2. Saran/Rekomendasi
Indeks Tutupan Hutan yang memiliki fungsi sebagai paru-paru bumi ini
memberikan manfaat yang sama terhadap manusia. Oleh karenanya setiap
manusia memiliki hak yang sama terhadap layanan hutan atau luasan hutan yang
sama. Lebih penting lagi adalah setiap luasan lahan harus memiliki proporsi luas
hutan yang sama untuk menjaga kelestarian lingkungan hidup, dengan demikian
perhitungan indeks merupakan perbandingan luas hutan dibandingkan luas
wilayah administrasinya angka yang diwajibkan adalah 30 % berdasarkan UU
41/99 tentang Kehutanan.
Untuk itu indikator tutupan hutan kita masih mengacu pada hasil perhitungan
yang dikeluarkan oleh Kementerian Lingkungan Hidup dan Kehutanan (KLHK) yang
telah dirilis pada tanggal 30 April 2019 di Hotel Sangrila, telah disepati hasil
perhitungan indeks tutupan hutan (ITH) dari tahun 2018 – 2024. Dimana
Kalimantan Timur berdasarkan hasil perhitungan oleh KLHK Indeks Tutupan Hutan
(ITH) Tahun 2018 adalah 77,32 dalam katagori baik. Perhitungan tersebut
bersumber dari PUSDATIN dengan indikator data terdiri dari : Tutupan Lahan,
Kebun Raya, Taman Kehati dan Ruang Terbuka Hijau (RTH) serta Data Batas
Administrasi dengan rumus sebagai berikut :
Rumus yang digunakan IKTL = 100-((100-(TL x 100)x 100 ))x 50/54.3) Tahun 2019
Rumus yang digunakan IKTL = 100-((100-(TL x 100)x 100 ))x 45/70.) Tahun 2020 – 2024
Sesuai hasil Rakernis IKLH tanggal 27 – 28 Februari 2019 di Hotel Sangri-la, Jakarta
D. Kesimpulan
Laporan IKLH yang berbasis data hasil pemantauan secara primer ini juga
dimaksudkan sebagai informasi kepada pengambil keputusan di tingkat pusat dan
daerah tentang kondisi lingkungan hidup ditingkat nasional dan daerah, yang bisa
digunakan sebagai bahan evaluasi dalam pembuatan kebijakan dalam
pembangunan yang berkelanjutan dan berwawasan lingkungan.
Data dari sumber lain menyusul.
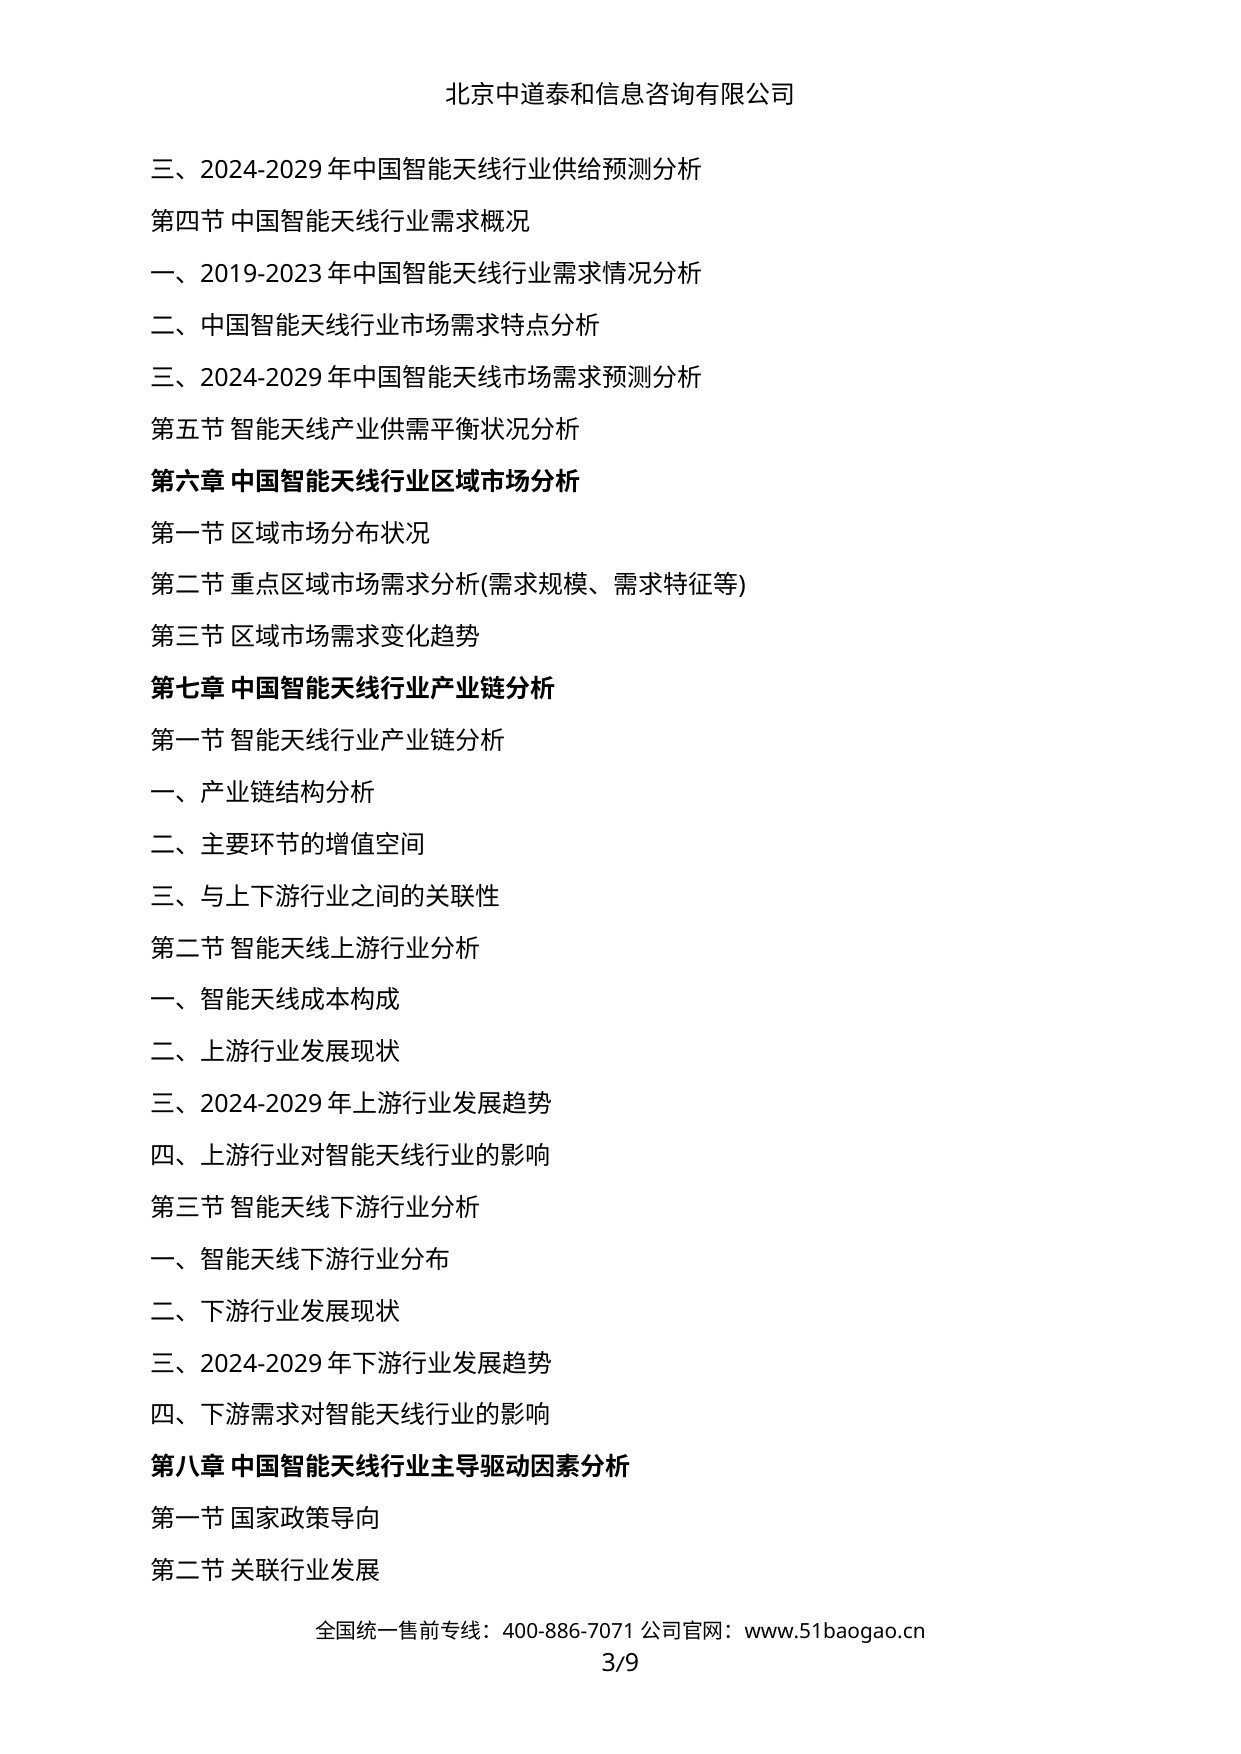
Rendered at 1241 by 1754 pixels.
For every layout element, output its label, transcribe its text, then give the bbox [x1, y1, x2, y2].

text 四、下游需求对智能天线行业的影响 [150, 1395, 1090, 1431]
text 三、与上下游行业之间的关联性 [150, 876, 1090, 912]
text 第七章 中国智能天线行业产业链分析 [150, 669, 1090, 705]
text 三、2024-2029年上游行业发展趋势 [150, 1084, 1090, 1120]
text 四、上游行业对智能天线行业的影响 [150, 1136, 1090, 1172]
text 第六章 中国智能天线行业区域市场分析 [150, 461, 1090, 497]
text 二、主要环节的增值空间 [150, 824, 1090, 861]
text 一、智能天线下游行业分布 [150, 1239, 1090, 1276]
text 三、2024-2029年中国智能天线行业供给预测分析 [150, 150, 1090, 186]
text 一、2019-2023年中国智能天线行业需求情况分析 [150, 254, 1090, 290]
text 第八章 中国智能天线行业主导驱动因素分析 [150, 1447, 1090, 1483]
text 二、下游行业发展现状 [150, 1291, 1090, 1327]
text 三、2024-2029年中国智能天线市场需求预测分析 [150, 357, 1090, 394]
text 第二节 关联行业发展 [150, 1551, 1090, 1587]
text 二、中国智能天线行业市场需求特点分析 [150, 306, 1090, 342]
text 第一节 区域市场分布状况 [150, 513, 1090, 549]
text 二、上游行业发展现状 [150, 1032, 1090, 1068]
text 第一节 国家政策导向 [150, 1499, 1090, 1535]
text 第三节 智能天线下游行业分析 [150, 1187, 1090, 1224]
text 第二节 智能天线上游行业分析 [150, 928, 1090, 964]
text 第四节 中国智能天线行业需求概况 [150, 202, 1090, 238]
text 第二节 重点区域市场需求分析(需求规模、需求特征等) [150, 565, 1090, 601]
text 第一节 智能天线行业产业链分析 [150, 721, 1090, 757]
text 三、2024-2029年下游行业发展趋势 [150, 1343, 1090, 1379]
text 一、智能天线成本构成 [150, 980, 1090, 1016]
text 一、产业链结构分析 [150, 772, 1090, 809]
text 第五节 智能天线产业供需平衡状况分析 [150, 409, 1090, 446]
text 第三节 区域市场需求变化趋势 [150, 617, 1090, 653]
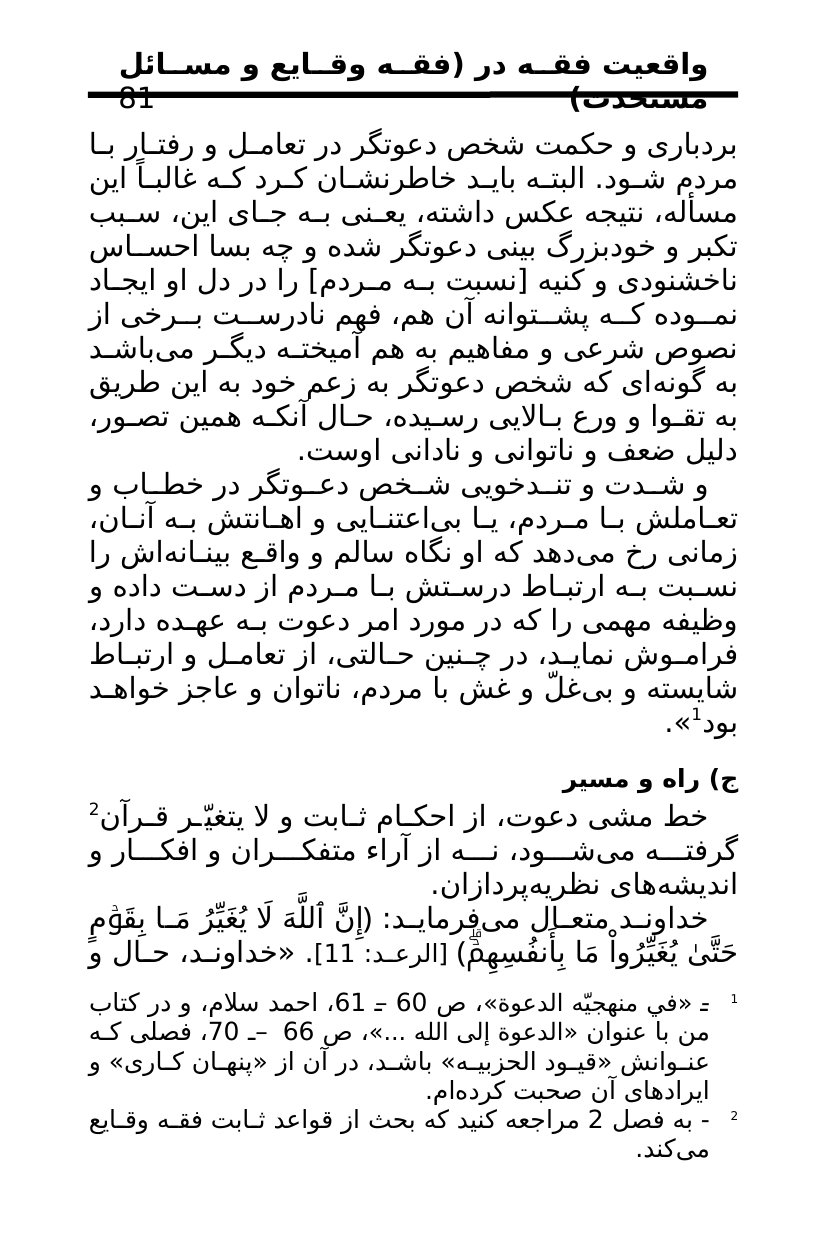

Indek kualitas lingkungan hidup yang diterjemahkan dalam bentuk angka ini,
diharapkan dapat mempermudah semua pemangku kepentingan (Stakeholder)
mulai dari pemerintah dan masyarakat (publik) dalam memahami kualitas
lingkungan hidupnya, apakah dalam katagori baik, sedang atau buruk. Dengan
mengetahui kualitas lingkungan hidup, maka sumberdaya yang ada dapat
dialokasikan secara lebih akurat sehingga akan lebih efisient dan efektif.